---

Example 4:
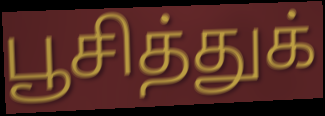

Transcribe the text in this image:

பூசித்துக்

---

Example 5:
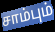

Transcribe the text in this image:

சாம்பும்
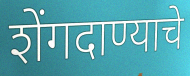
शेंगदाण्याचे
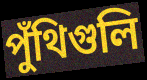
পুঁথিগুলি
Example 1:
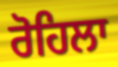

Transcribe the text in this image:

************

● **What to work on**:
Copy every item above word for word, leaving out the pictures.

● **Task result**:
---

Example 4:

Transcribe the text in this image:

பூசித்துக்

---

Example 5:

Transcribe the text in this image:

சாம்பும்
शेंगदाण्याचे
পুঁথিগুলি
Example 1:

Transcribe the text in this image:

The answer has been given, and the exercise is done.